- [The problem]: Check each line of the data, and copy those where "enable" appears.

Recorded data
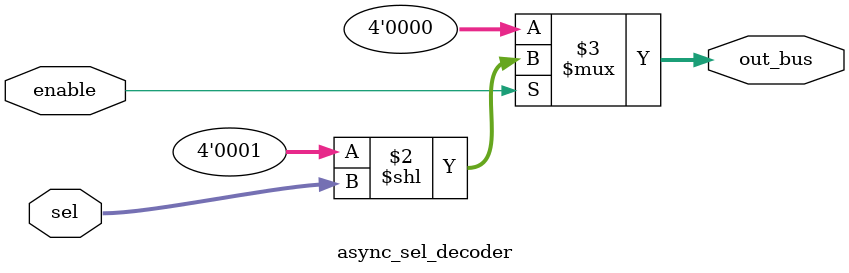
<source format=sv>
module async_sel_decoder (
    input [1:0] sel,
    input enable,
    output reg [3:0] out_bus
);
    always @(*) begin
        out_bus = enable ? (4'b0001 << sel) : 4'b0000;
    end
endmodule
</source>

- [Response]:
    input enable,
        out_bus = enable ? (4'b0001 << sel) : 4'b0000;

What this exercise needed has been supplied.